◆ PROBLEM DETAILS ◆
What lines below include the string "SQUARE"? Pick them out and copy them.

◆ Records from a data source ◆
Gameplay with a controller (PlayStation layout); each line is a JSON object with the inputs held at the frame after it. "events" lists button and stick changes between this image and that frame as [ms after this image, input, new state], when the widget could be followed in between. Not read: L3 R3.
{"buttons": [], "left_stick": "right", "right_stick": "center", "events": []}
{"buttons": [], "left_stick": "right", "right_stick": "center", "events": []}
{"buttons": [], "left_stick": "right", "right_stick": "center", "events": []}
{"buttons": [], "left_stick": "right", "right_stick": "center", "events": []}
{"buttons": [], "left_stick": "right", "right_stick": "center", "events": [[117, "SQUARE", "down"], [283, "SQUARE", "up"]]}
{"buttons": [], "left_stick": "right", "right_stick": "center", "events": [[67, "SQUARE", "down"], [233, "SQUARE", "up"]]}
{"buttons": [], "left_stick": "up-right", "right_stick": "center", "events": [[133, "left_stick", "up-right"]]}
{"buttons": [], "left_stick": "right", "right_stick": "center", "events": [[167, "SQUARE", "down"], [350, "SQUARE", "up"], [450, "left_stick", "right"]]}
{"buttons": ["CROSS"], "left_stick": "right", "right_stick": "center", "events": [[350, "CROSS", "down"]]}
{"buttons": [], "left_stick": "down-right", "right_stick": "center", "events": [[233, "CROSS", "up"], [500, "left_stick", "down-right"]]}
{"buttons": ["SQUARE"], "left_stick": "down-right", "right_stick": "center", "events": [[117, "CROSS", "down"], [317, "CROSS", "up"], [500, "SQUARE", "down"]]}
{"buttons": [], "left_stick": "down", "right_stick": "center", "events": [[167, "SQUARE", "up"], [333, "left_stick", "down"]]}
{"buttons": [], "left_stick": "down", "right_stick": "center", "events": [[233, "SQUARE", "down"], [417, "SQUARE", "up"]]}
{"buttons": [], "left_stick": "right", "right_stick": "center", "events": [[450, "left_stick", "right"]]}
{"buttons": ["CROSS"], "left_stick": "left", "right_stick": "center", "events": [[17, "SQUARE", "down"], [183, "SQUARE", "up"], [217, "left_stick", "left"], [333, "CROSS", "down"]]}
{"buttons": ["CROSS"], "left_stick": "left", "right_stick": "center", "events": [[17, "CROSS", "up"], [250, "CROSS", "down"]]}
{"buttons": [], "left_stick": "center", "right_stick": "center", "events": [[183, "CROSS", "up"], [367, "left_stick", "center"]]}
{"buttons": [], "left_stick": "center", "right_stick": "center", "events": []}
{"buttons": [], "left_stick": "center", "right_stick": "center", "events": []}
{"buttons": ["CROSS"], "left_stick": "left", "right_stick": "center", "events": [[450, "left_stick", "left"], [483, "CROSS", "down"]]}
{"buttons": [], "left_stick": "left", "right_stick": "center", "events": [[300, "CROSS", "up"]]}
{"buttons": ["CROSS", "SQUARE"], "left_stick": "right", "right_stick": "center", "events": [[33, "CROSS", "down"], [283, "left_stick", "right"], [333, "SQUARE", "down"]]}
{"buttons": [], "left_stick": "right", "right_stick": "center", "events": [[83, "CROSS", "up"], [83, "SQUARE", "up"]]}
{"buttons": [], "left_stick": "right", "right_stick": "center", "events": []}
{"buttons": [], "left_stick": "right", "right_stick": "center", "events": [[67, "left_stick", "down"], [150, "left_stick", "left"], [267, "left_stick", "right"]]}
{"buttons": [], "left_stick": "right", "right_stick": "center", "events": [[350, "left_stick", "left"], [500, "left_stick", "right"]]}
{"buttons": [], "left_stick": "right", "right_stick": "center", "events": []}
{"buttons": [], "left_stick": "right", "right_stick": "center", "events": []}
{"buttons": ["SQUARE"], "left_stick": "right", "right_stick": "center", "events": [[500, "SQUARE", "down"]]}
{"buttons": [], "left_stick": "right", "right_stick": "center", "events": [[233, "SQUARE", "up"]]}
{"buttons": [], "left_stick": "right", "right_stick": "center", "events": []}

◆ RESULT ◆
{"buttons": [], "left_stick": "right", "right_stick": "center", "events": [[117, "SQUARE", "down"], [283, "SQUARE", "up"]]}
{"buttons": [], "left_stick": "right", "right_stick": "center", "events": [[67, "SQUARE", "down"], [233, "SQUARE", "up"]]}
{"buttons": [], "left_stick": "right", "right_stick": "center", "events": [[167, "SQUARE", "down"], [350, "SQUARE", "up"], [450, "left_stick", "right"]]}
{"buttons": ["SQUARE"], "left_stick": "down-right", "right_stick": "center", "events": [[117, "CROSS", "down"], [317, "CROSS", "up"], [500, "SQUARE", "down"]]}
{"buttons": [], "left_stick": "down", "right_stick": "center", "events": [[167, "SQUARE", "up"], [333, "left_stick", "down"]]}
{"buttons": [], "left_stick": "down", "right_stick": "center", "events": [[233, "SQUARE", "down"], [417, "SQUARE", "up"]]}
{"buttons": ["CROSS"], "left_stick": "left", "right_stick": "center", "events": [[17, "SQUARE", "down"], [183, "SQUARE", "up"], [217, "left_stick", "left"], [333, "CROSS", "down"]]}
{"buttons": ["CROSS", "SQUARE"], "left_stick": "right", "right_stick": "center", "events": [[33, "CROSS", "down"], [283, "left_stick", "right"], [333, "SQUARE", "down"]]}
{"buttons": [], "left_stick": "right", "right_stick": "center", "events": [[83, "CROSS", "up"], [83, "SQUARE", "up"]]}
{"buttons": ["SQUARE"], "left_stick": "right", "right_stick": "center", "events": [[500, "SQUARE", "down"]]}
{"buttons": [], "left_stick": "right", "right_stick": "center", "events": [[233, "SQUARE", "up"]]}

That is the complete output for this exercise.